After decades of business gyrations, semiconductor companies have figured out how to instill efficiency into every aspect of making chips. This is evident in device scaling. At 90nm, the cost per 100 million gates was about $4, according to International Business Strategies. At 28nm, it was $1.28. And despite some radically new technology, including the introduction of finFETs and multi-patterning, which carried a huge learning curve, IBS predicts it will again close in on that cost at 10/7.


Fig. 1: Gate cost. Source: IBS/SEMI

Every fraction of a penny has been squeezed out of the manufacturing process and the supply chain, which in turn has fostered industry consolidation and generated a lot of legal fees stemming from patent disputes. And there is no end in sight.

Throughout this march toward efficiency, chipmakers always have made sure they have a second source for everything—manufacturing, components, IP, materials. If one company runs into a problem, then another can fill the gap. This hasn’t always worked so well. In the year 2000, double- and triple-ordering of components such as memories, processors and passives created one of the biggest inventory gluts in technology history—about $15 billion, according to the Semiconductor Industry Association. It took nearly three years to work through all of that inventory. Much of it was simply written off as a loss.

By 2008, however, the problem was largely fixed. Surpluses were measured in months in most cases, and while demand plummeted in what has become known as the “Great Recession,” excess inventory remained negligible. The result was a rather quick rebound in sales in 2009. As former SIA President George Scalise said the following year, “A strong focus on inventories throughout the supply chain mitigated the impact of the worldwide economic downturn and positioned the industry for growth as the global economy recovers.”

In the nine years since then, the supply chain has become more efficient. But it also has become more centralized. In 2008, there were fewer memory types and they were being manufactured in multiple countries. Rare earth materials were just becoming essential for semiconductor manufacturing. And IP developed for one foundry’s process technology would generally work on another foundry’s process.

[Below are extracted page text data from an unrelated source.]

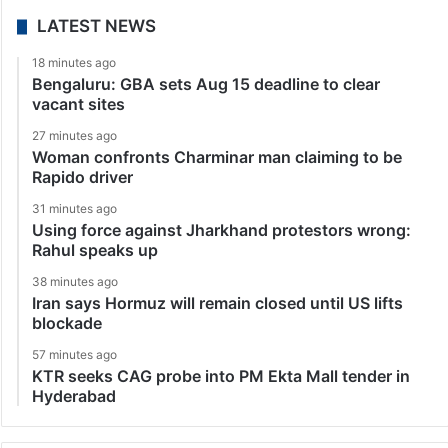
LATEST NEWS
18 minutes ago
Bengaluru: GBA sets Aug 15 deadline to clear
vacant sites
27 minutes ago
Woman confronts Charminar man claiming to be
Rapido driver
31 minutes ago
Using force against Jharkhand protestors wrong:
Rahul speaks up
38 minutes ago
Iran says Hormuz will remain closed until US lifts
blockade
57 minutes ago
KTR seeks CAG probe into PM Ekta Mall tender in
Hyderabad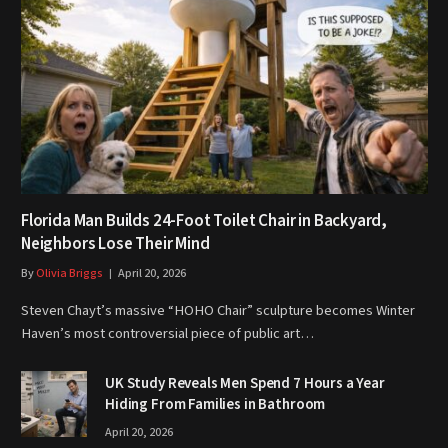
Florida Man Builds 24-Foot Toilet Chair in Backyard,
Neighbors Lose Their Mind
By
Olivia Briggs
April 20, 2026
Steven Chayt’s massive “HOHO Chair” sculpture becomes Winter
Haven’s most controversial piece of public art…
UK Study Reveals Men Spend 7 Hours a Year
Hiding From Families in Bathroom
April 20, 2026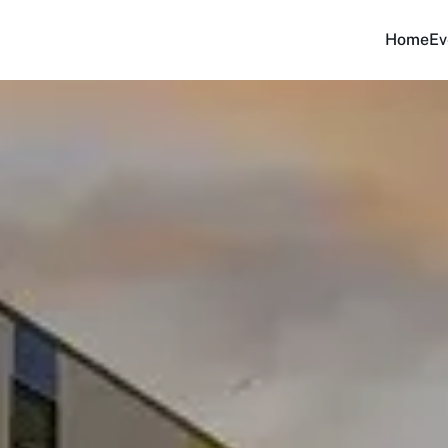
Home
Ev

Today only South Korea produces high-bandwidth memory for 2.5D packages, increasing the risk of geopolitical disruption. That country also is the primary source for flat-panel displays. Semiconductor IP, meanwhile, is becoming foundry- and node-specific, which creates a huge burden on IP companies—they have begun to pick which foundries and which processes they will support, leaving chipmakers little choice in the matter. And there has been so much price erosion in rare earths that China now owns the market. It would take a couple years to restart mines in other countries.

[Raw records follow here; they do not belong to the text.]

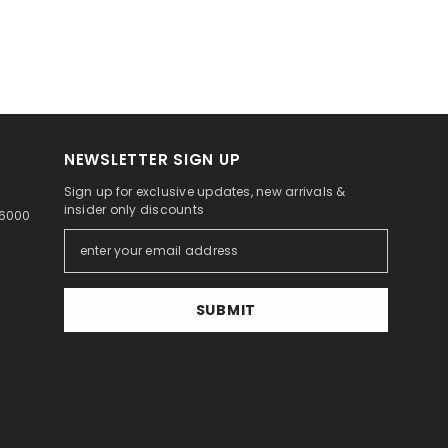
NEWSLETTER SIGN UP
Sign up for exclusive updates, new arrivals &
insider only discounts
46000
SUBMIT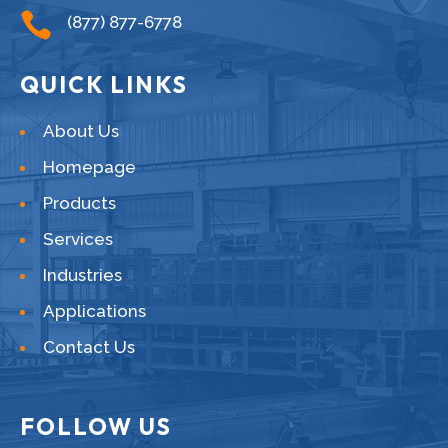

(877) 877-6778
QUICK LINKS
About Us
Homepage
Products
Services
Industries
Applications
Contact Us
FOLLOW US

What effect the growth of new markets such as automotive electronics, machine learning/AI, IoT/IIoT and medical electronics will have on the supply chain is unknown. At the very least, there will be fewer overall fluctuations in production, because the market cycles for each of these likely will be different. But there also may be even more consolidation as the value of the individual pieces rises.

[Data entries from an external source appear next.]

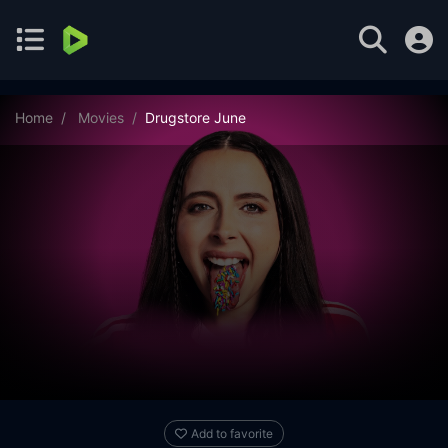
Home
Movies
Drugstore June
Add to favorite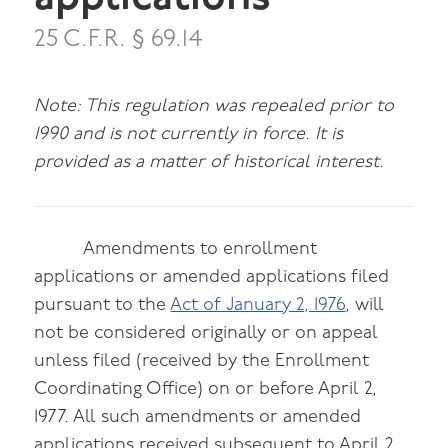
25 C.F.R. § 69.14
Note: This regulation was repealed prior to
1990 and is not currently in force. It is
provided as a matter of historical interest.
Amendments to enrollment
applications or amended applications filed
pursuant to the
Act of January 2, 1976
, will
not be considered originally or on appeal
unless filed (received by the Enrollment
Coordinating Office) on or before April 2,
1977. All such amendments or amended
applications received subsequent to April 2,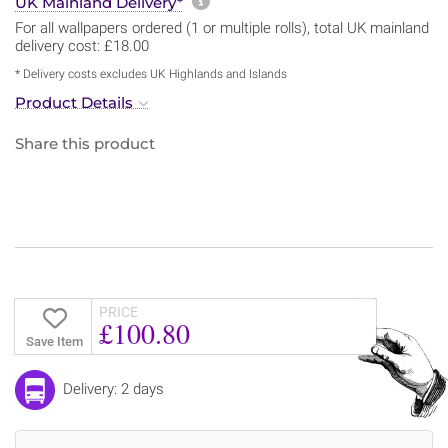
More information about sh
UK Mainland Delivery*
For all wallpapers ordered (1 or multiple rolls), total UK mainland
delivery cost: £18.00
* Delivery costs excludes UK Highlands and Islands
Product Details
Share this product
PRICE
£100.80
Save Item
Delivery: 2 days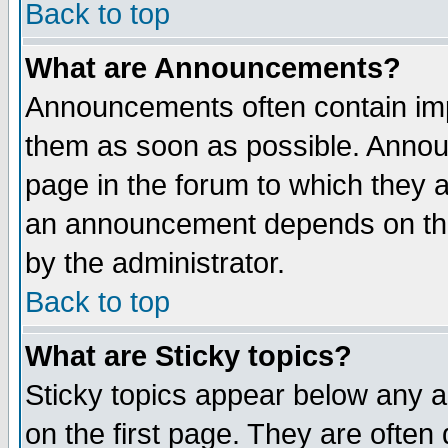
Back to top
What are Announcements?
Announcements often contain imp
them as soon as possible. Annou
page in the forum to which they 
an announcement depends on the
by the administrator.
Back to top
What are Sticky topics?
Sticky topics appear below any 
on the first page. They are often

Efficiency is a good thing, and specialization by company and by country can bolster that efficiency. But too much efficiency can make a supply chain brittle, subject to disruptions caused by extreme weather, earthquakes, business mismanagement or geopolitical events. And as companies continue to squeeze their suppliers, they should recognize that it’s far better to be a model for other industries, with some room for improvement, than a business textbook example of what can go wrong because they did their job entirely too well.